# What the exercise asks
Return the data that follows exactly as it appears. Pictures do not belong in the copy.

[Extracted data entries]

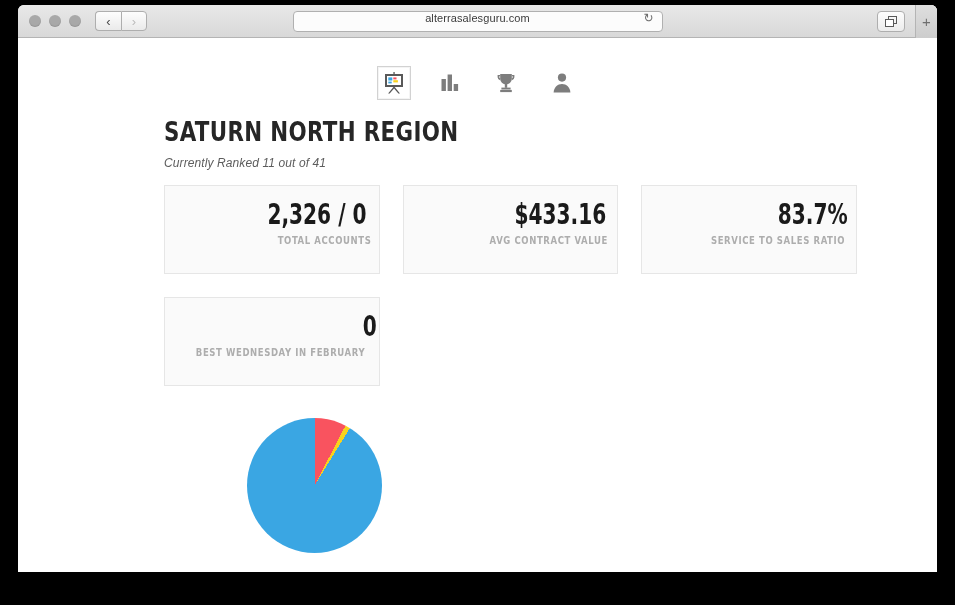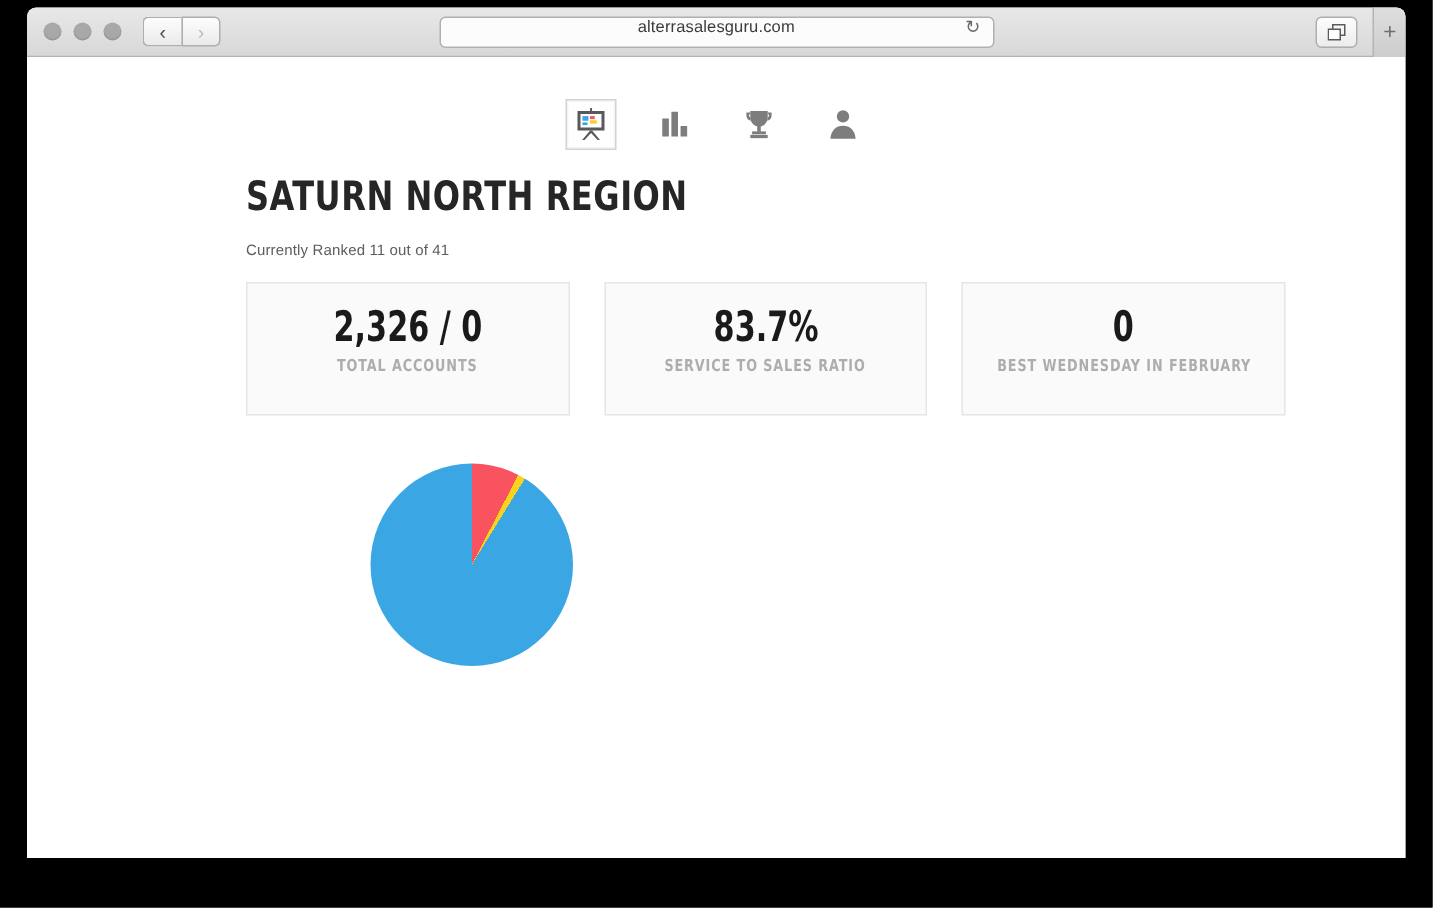--- a/index.html
+++ b/index.html
@@ -162,40 +162,41 @@
     font-weight: bold;
     font-size: 27px;
     letter-spacing: 0.4px;
     color: #262626;
     transform: scaleX(0.88);
     transform-origin: left center;
     white-space: nowrap;
   }
 
   .page-subtitle {
-    margin-top: 15px;
-    font-size: 10px;
+    margin-top: 9px;
+    font-size: 12px;
     color: #5d5d5d;
     letter-spacing: 0.1px;
+    font-style: italic;
   }
 
   
   .card-grid {
     margin-top: 15px;
     display: grid;
     grid-template-columns: repeat(3, 1fr);
     gap: 23px 23px;
   }
   .stat-card {
     background: #fafafa;
     border: 1px solid #e6e6e6;
     height: 89px;
     display: flex;
     flex-direction: column;
-    align-items: center;
+    align-items: flex-end;
     justify-content: flex-start;
     padding-top: 15px;
   }
   .stat-value {
     font-family: "DejaVu Sans Condensed", "Liberation Sans Narrow", "Liberation Sans", sans-serif;
     font-weight: bold;
     font-size: 28px;
     color: #1a1a1a;
     line-height: 1.02;
     transform: scaleX(0.80);
@@ -363,20 +364,24 @@
       <h1 class="page-title">SATURN NORTH REGION</h1>
       <div class="page-subtitle">Currently Ranked 11 out of 41</div>
 
       <div class="card-grid">
 
         <div class="stat-card">
           <div class="stat-value">2,326 / 0</div>
           <div class="stat-label">TOTAL ACCOUNTS</div>
         </div>
 
+        <div class="stat-card">
+          <div class="stat-value">$433.16</div>
+          <div class="stat-label">AVG CONTRACT VALUE</div>
+        </div>
 
         <div class="stat-card">
           <div class="stat-value">83.7%</div>
           <div class="stat-label">SERVICE TO SALES RATIO</div>
         </div>
 
 
 
         <div class="stat-card">
           <div class="stat-value">0</div>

# Answer section
--- a/index.html
+++ b/index.html
@@ -162,40 +162,41 @@
     font-weight: bold;
     font-size: 27px;
     letter-spacing: 0.4px;
     color: #262626;
     transform: scaleX(0.88);
     transform-origin: left center;
     white-space: nowrap;
   }
 
   .page-subtitle {
-    margin-top: 15px;
-    font-size: 10px;
+    margin-top: 9px;
+    font-size: 12px;
     color: #5d5d5d;
     letter-spacing: 0.1px;
+    font-style: italic;
   }
 
   
   .card-grid {
     margin-top: 15px;
     display: grid;
     grid-template-columns: repeat(3, 1fr);
     gap: 23px 23px;
   }
   .stat-card {
     background: #fafafa;
     border: 1px solid #e6e6e6;
     height: 89px;
     display: flex;
     flex-direction: column;
-    align-items: center;
+    align-items: flex-end;
     justify-content: flex-start;
     padding-top: 15px;
   }
   .stat-value {
     font-family: "DejaVu Sans Condensed", "Liberation Sans Narrow", "Liberation Sans", sans-serif;
     font-weight: bold;
     font-size: 28px;
     color: #1a1a1a;
     line-height: 1.02;
     transform: scaleX(0.80);
@@ -363,20 +364,24 @@
       <h1 class="page-title">SATURN NORTH REGION</h1>
       <div class="page-subtitle">Currently Ranked 11 out of 41</div>
 
       <div class="card-grid">
 
         <div class="stat-card">
           <div class="stat-value">2,326 / 0</div>
           <div class="stat-label">TOTAL ACCOUNTS</div>
         </div>
 
+        <div class="stat-card">
+          <div class="stat-value">$433.16</div>
+          <div class="stat-label">AVG CONTRACT VALUE</div>
+        </div>
 
         <div class="stat-card">
           <div class="stat-value">83.7%</div>
           <div class="stat-label">SERVICE TO SALES RATIO</div>
         </div>
 
 
 
         <div class="stat-card">
           <div class="stat-value">0</div>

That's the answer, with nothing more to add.